Seperti biasa hari Minggu malam saya dan keluarga berkumpul di rumah orangtua untuk makan malam dan berbincang. Obrolan bergeser ke soal agama. Bukan hanya di salah satu agama, tapi fenomena ini muncul di berbagai agama.
Saya sendiri berpandangan bahwa agama pada saat awal dilahirkan tujuannya baik. Sebagai panduan spiritual, agama dibutuhkan oleh manusia untuk menjembatani manusia sebagai jalan untuk masuk - beralih ke ranah spiritual. Jadi sederhananya, agama berpijak di dua ranah karena memang fungsinya itu, sebagai jalan atau sarana manusia yang hidupnya sangat materialistik agar bisa lebih mudah menemukan atau mengenal sisi keTuhanannya - spiritualitas dirinya.
Bagaimana membedakannya, semestinya cukup sederhana. Ranah material itu kebanyakan sangat ekspresif (mudah dilihat dan dilihat) sedangkan ranah spiritual sebaliknya sangat hening, sangat kontemplatif dan lebih berfokus ke dalam diri. Dengan segala hormat, ijinkan saya mengutip apa yang disampaikan oleh Nabi Muhammad SAW (kutipan saya ambil dari Republika.id:
Rasulullah SAW bahkan pernah bersabda: من عرف نفسه، فقد عرف ربّه “Man arafa nafsahu faqad arafa Rabbahu,”. Yang artinya: “Barangsiapa mengenal dirinya, maka ia mengenal Tuhannya.”
Saya bukan penganut Islam, saya bersepakat dengan pesan di atas ini. Kebesaran Tuhan bisa ditemukan di dalam diri - saat manusia betul-betul duduk dalam diam dan berada dalam hening.

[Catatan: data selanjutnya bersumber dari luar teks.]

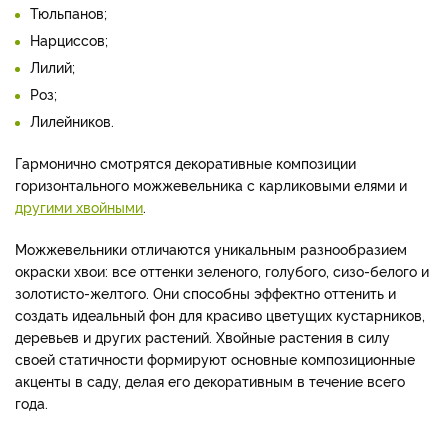
Тюльпанов;
Нарциссов;
Лилий;
Роз;
Лилейников.
Гармонично смотрятся декоративные композиции
горизонтального можжевельника с карликовыми елями и
другими хвойными
.
Можжевельники отличаются уникальным разнообразием
окраски хвои: все оттенки зеленого, голубого, сизо-белого и
золотисто-желтого. Они способны эффектно оттенить и
создать идеальный фон для красиво цветущих кустарников,
деревьев и других растений. Хвойные растения в силу
своей статичности формируют основные композиционные
акценты в саду, делая его декоративным в течение всего
года.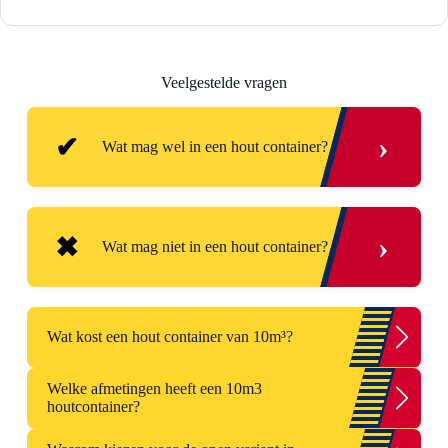
Veelgestelde vragen
›
Wat mag wel in een hout container?
Deuren vrij van glas
›
Wat mag niet in een hout container?
Geschilderd hout
Hardboard
Asbest of asbestgelijkend materiaal
Houten meubels vrij van overige
Wat kost een hout container van 10m³?
afvalstromen
Bielzen
Welke afmetingen heeft een 10m3
Hout met spijkers of scharnieren
Boomstammen
houtcontainer?
Houten kozijnen
Een hout container van 10m³ huur je bij Van Dalen
Bouwafval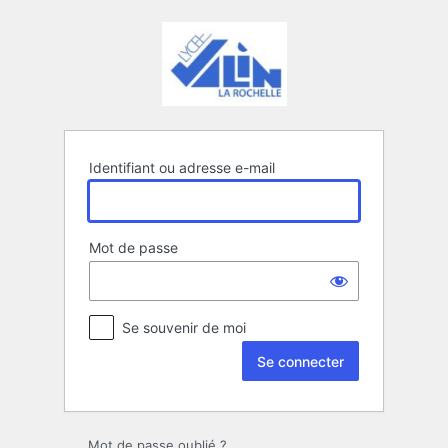
Se
connecter
Identifiant ou adresse e-mail
Mot de passe
Se souvenir de moi
Mot de passe oublié ?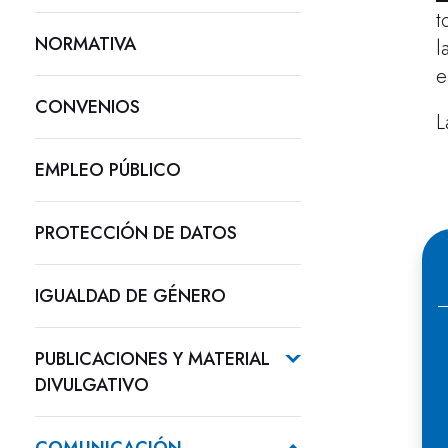
t
NORMATIVA
l
e
CONVENIOS
L
EMPLEO PÚBLICO
PROTECCIÓN DE DATOS
IGUALDAD DE GÉNERO
PUBLICACIONES Y MATERIAL
DIVULGATIVO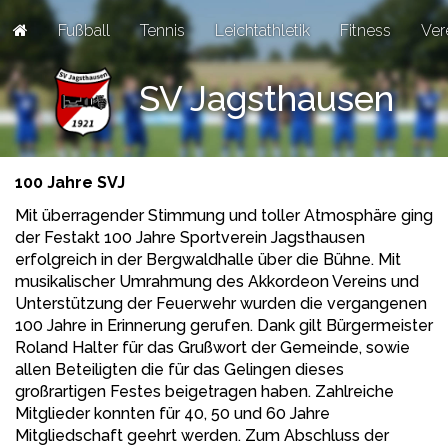
Fußball
Tennis
Leichtathletik
Fitness
Ver
SV Jagsthausen
100 Jahre SVJ
Mit überragender Stimmung und toller Atmosphäre ging
der Festakt 100 Jahre Sportverein Jagsthausen
erfolgreich in der Bergwaldhalle über die Bühne. Mit
musikalischer Umrahmung des Akkordeon Vereins und
Unterstützung der Feuerwehr wurden die vergangenen
100 Jahre in Erinnerung gerufen. Dank gilt Bürgermeister
Roland Halter für das Grußwort der Gemeinde, sowie
allen Beteiligten die für das Gelingen dieses
großrartigen Festes beigetragen haben. Zahlreiche
Mitglieder konnten für 40, 50 und 60 Jahre
Mitgliedschaft geehrt werden. Zum Abschluss der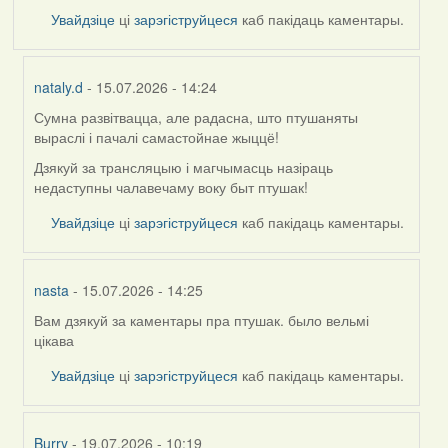
Увайдзіце
ці
зарэгіструйцеся
каб пакідаць каментары.
nataly.d
- 15.07.2026 - 14:24
Сумна развітвацца, але радасна, што птушаняты
In
выраслі і пачалі самастойнае жыццё!
reply
to
Дзякуй за трансляцыю і магчымасць назіраць
by
недаступны чалавечаму воку быт птушак!
Harrier
Увайдзіце
ці
зарэгіструйцеся
каб пакідаць каментары.
nasta
- 15.07.2026 - 14:25
Вам дзякуй за каментары пра птушак. было вельмі
In
цікава
reply
to
Увайдзіце
ці
зарэгіструйцеся
каб пакідаць каментары.
by
Harrier
Burry
- 19.07.2026 - 10:19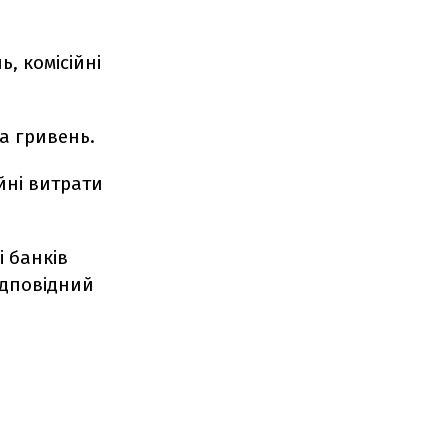
, комісійні
да гривень.
йні витрати
і банків
ідповідний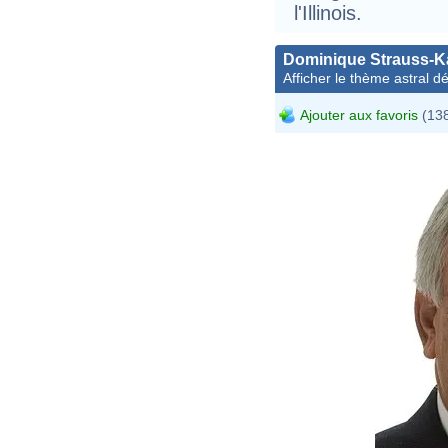
l'Illinois.
Dominique Strauss-
Afficher le thème astral dét
Ajouter aux favoris
(138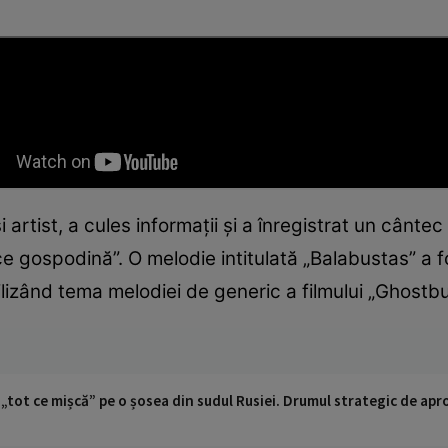
artist, a cules informații și a înregistrat un cântec 
ce gospodină”. O melodie intitulată „Balabustas” a f
ilizând tema melodiei de generic a filmului „Ghostbu
 „tot ce mișcă” pe o șosea din sudul Rusiei. Drumul strategic de ap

Yang jadi masalah, kebanyakan agama juga terjebak di ranah material, kebanyakan praktik keagamaan masih berkutat di ritual dan bangunan-bangunan keagamaan yang serba hebat. Semua masih fokus pada apa yang tampak dari luar. Ya ini sekedar jadi catatan hari ini. Jadi menurut saya, kita memang perlu menemukan praktik-praktik spiritual agar keagamaan kita juga semakin bermakna - supaya tidak terjebak di lapisan luar praktik keagamaan kita. Salam bahagia teman-teman semua.